What you should do — From the text on Mikhail Bibikin below, list every award he received.

## begin Text

- Born: Mikhail Aleksandrovich Bibikin January 12, 1914 Burtsevo, Bogorodsky District, Nizhny Novgorod Oblast, Nizhny Novgorod Governorate, Russian Empire
- Died: March 7, 1980 (aged 66)
- Citizenship: Russia Soviet Union
- Education: Nizhny Novgorod State Technical University
- Awards: Order of Lenin, Order of the Red Banner of Labour, Order of the Red Star, Medal "For Valiant Labour in the Great Patriotic War 1941–1945", USSR State Prize
- Scientific career
- Workplaces: All-Russian Scientific Research Institute of Experimental Physics, All-Russian Scientific Research Institute Of Technical Physics

= Mikhail Bibikin =

Soviet design engineer

Mikhail Aleksandrovich Bibikin (1914 – 1980) was a Soviet design engineer, a specialist in the development of nuclear weapons, and a USSR State Prize Laureate (1971).

## end Text
## begin Entries provided

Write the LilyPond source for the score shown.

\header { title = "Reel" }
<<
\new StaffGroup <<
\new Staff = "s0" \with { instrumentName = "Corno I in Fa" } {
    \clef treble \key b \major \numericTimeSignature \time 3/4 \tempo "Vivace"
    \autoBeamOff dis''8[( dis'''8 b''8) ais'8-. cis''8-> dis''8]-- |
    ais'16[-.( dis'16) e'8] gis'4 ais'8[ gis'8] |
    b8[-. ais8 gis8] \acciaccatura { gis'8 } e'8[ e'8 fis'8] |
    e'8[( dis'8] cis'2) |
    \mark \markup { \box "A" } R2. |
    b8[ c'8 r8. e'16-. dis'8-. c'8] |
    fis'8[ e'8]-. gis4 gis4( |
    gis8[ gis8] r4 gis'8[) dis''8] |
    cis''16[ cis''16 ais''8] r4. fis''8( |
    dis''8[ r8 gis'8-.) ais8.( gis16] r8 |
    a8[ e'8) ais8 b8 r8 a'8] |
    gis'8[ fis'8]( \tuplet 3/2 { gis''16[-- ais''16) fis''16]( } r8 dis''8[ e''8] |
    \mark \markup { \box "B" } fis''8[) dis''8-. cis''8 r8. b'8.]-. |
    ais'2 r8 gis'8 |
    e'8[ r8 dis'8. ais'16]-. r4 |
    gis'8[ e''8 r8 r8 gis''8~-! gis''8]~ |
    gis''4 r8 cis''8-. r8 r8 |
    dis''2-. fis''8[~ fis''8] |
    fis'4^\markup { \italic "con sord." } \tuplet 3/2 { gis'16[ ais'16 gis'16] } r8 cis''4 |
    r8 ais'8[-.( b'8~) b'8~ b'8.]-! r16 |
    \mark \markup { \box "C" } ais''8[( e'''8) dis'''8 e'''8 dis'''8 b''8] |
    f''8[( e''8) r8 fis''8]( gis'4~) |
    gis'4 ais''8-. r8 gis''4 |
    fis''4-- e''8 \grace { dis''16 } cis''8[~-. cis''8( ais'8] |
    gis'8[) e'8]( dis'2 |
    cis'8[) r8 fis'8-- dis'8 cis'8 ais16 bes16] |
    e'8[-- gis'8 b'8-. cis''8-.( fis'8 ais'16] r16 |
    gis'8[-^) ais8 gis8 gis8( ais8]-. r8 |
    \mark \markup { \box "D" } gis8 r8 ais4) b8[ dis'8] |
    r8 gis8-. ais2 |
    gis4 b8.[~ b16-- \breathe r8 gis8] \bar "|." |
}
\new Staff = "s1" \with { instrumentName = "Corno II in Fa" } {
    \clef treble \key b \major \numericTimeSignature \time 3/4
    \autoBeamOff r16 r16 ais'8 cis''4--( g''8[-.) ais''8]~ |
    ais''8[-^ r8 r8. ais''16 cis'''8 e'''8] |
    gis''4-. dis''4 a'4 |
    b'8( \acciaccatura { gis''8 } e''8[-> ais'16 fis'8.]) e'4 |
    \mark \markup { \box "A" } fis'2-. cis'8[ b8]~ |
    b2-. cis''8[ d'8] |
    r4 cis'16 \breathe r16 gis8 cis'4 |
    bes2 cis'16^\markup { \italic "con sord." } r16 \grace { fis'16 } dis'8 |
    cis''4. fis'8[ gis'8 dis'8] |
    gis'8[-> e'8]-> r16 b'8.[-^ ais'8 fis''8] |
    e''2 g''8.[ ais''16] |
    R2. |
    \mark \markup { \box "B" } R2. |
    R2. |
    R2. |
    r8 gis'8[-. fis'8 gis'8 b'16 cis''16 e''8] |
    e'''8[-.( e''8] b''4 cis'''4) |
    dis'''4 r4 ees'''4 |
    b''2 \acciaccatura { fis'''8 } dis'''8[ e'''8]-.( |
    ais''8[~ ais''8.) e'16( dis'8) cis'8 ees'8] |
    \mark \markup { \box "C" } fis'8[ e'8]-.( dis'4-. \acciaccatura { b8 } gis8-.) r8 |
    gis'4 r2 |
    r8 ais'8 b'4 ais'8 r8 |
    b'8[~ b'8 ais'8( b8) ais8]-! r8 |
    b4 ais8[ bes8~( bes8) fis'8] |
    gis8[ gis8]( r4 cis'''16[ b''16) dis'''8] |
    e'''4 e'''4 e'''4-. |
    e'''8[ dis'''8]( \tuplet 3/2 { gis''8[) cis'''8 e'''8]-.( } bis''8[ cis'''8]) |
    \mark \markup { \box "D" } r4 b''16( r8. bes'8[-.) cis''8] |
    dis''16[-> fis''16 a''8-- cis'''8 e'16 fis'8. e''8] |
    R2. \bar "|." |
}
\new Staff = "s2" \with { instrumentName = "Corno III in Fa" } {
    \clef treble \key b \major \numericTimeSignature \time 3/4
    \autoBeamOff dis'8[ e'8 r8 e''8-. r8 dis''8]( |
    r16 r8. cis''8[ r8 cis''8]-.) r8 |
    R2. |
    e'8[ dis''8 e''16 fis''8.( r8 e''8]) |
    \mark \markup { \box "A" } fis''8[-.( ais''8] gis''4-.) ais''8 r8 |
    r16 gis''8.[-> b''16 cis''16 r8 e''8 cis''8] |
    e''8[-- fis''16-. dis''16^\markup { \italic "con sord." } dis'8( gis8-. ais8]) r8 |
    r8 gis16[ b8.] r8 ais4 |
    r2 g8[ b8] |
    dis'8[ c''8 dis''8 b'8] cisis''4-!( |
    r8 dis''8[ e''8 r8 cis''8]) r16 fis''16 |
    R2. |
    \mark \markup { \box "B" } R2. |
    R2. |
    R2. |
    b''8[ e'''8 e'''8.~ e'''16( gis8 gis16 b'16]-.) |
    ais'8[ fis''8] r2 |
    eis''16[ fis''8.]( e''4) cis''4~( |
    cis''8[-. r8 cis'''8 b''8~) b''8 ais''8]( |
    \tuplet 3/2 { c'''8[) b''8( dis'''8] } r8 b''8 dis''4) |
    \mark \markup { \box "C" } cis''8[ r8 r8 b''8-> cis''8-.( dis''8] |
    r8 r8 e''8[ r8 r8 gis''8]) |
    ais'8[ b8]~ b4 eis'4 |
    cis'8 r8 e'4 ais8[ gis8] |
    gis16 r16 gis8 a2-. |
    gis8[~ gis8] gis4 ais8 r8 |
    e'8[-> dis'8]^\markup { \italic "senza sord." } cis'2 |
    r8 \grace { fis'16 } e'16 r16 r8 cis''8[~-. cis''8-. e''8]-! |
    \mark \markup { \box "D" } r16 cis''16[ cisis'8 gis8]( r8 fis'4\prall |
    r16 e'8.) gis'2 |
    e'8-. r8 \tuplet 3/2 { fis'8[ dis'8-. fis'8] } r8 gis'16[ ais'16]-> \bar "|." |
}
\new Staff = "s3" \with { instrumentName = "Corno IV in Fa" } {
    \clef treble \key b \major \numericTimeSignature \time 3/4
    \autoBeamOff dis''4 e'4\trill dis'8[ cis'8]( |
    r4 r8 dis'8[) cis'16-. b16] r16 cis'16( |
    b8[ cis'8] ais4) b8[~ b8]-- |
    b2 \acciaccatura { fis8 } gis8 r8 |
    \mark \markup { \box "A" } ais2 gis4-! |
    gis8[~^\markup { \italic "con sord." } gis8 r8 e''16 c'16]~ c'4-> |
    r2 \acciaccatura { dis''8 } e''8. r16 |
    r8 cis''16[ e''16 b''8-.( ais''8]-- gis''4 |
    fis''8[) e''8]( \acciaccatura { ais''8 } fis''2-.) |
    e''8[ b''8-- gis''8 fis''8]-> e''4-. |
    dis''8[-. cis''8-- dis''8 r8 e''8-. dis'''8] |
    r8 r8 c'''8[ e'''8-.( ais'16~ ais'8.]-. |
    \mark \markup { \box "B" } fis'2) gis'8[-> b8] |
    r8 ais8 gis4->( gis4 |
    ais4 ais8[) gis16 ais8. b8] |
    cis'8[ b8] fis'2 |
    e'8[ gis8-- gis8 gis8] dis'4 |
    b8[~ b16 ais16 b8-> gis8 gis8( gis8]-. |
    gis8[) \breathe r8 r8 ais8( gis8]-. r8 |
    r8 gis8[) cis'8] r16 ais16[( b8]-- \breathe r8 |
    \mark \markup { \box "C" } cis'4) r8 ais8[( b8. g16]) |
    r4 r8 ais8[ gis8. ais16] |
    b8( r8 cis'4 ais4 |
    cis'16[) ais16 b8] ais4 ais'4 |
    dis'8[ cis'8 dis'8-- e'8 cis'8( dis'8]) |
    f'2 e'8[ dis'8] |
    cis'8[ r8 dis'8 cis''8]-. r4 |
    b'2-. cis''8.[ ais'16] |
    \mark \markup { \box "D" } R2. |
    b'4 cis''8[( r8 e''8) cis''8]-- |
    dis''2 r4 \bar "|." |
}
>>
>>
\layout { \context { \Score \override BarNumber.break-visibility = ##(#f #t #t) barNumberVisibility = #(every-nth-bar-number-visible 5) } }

## end Entries provided

Result for this exercise —
- Order of Lenin
- Order of the Red Banner of Labour
- Order of the Red Star
- Medal "For Valiant Labour in the Great Patriotic War 1941–1945"
- USSR State Prize